(Quoted passage Opens)

Rates are Applying the Brakes to Appreciation.
The two-year explosion in home prices appears to be cooling a bit. Black Knight says annual appreciation was down in May for the second straight month. But has the damage already been done?
The company, in its May Mortgage Monitor, notes that annual price growth retreated from 20.4 percent in April to 19.3 percent in May. That was the largest negative correction in a single month since 2006. That still left prices up 1.5 percent from April to May – nearly twice the average historic acceleration for that month – and a gain of 10.8 percent during the first five months of the year. Black Knight says home price growth is typically 3 to 4 percent over an entire year.
The slowdown is nearly universal. Only three of the 100 largest markets, Miami, Omaha, and Grand Rapids, have not braked a bit over the last six months. Price gains in Austin and Boise have decelerated by 12 percentage points, while Stockton (California), Phoenix, and Seattle have dropped back by 5 to 6 points each. Still, the appreciation in many areas remains mind bending. Three metros, Tampa, Raleigh, Nashville, and Miami are still seeing annual gains in excess of 30 percent and another six, all in the Sun Belt, have rates exceeding 27 percent.
According to Black Knight Data & Analytics President Ben Graboske, “…while any talk of home values and 2006 might set off alarm bells for some, the truth is that price gains would need to see deceleration at this rate for more than 12 months just to get us back to a ‘normal’ 3-5% annual growth rate. That said, the pace of deceleration could very well increase in the coming months, as we’ve already begun to see in select markets such as Austin, Boise and Phoenix.”
With the ongoing pace of price increases and with interest rate near 6 percent, Black Knight says home affordability is the worst since the mid-1980s. Back then, when the Federal Reserve hiked interest rates into the double-digits to knock back inflation, the mortgage payment to income ratio rose to more than 50 percent. It’s not that bad yet, but in May the monthly principal and interest payment on an 80 percent mortgage for an average home rose above $2,100 for the first time ever and will consume 36.2 percent of the median household income.
In the 1980s, the affordability pressures were almost entirely rate-driven, today it’s both rates and home prices that are crushing affordability. The average home price is now more than six times the median household income.
One of the principal drivers of home prices since even before the pandemic has been the lack of homes for sale. There is some hope on that front. May saw the largest jump in housing inventory in the past five years, 107,000 units, as new listings begin to normalize, and existing listings sit longer on the market. Still, the inventory remains at a 60 percent deficit, some 770,000 fewer properties on the market than would be typical.
While May’s new listings were up 6 percent from a year earlier, they were still 6 percent below the pre-pandemic average for the month. The inventory growth is in the pending sales category. Those numbers are down 75 percent from January “and dropping fast.” This, the company says, isn’t good for transactional revenue.
The Mortgage Monitor also updated rate lock numbers and, not surprisingly, finds that those for refinancing “have become all but non-existent in recent months.” They are down 90 percent from May of last year and accounted for less than 5 percent of rate locks on the Black Knight platform during the month. Even cash-out refis and purchase locks, less sensitive to rising rates are beginning to pull back.
Locks for cash-outs were down 42 percent year-over-year in May. Early June data suggests that month may bring the decline to 50 percent. Purchase locks were flat in May, but when volume was adjusted to reflect the year’s price growth, they actually dropped 8.5 percent. June numbers suggest purchase locks by volume might be at -14 percent, -21 percent if price adjusted.

(Quoted passage Closes)
(Source data Opens)

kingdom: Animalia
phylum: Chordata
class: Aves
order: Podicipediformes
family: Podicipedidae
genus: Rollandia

(Source data Closes)

■ Problem to solve
In the article on home prices, what share of the median household income does the May monthly principal and interest payment on an average home take up?

■ Response area
36.2 percent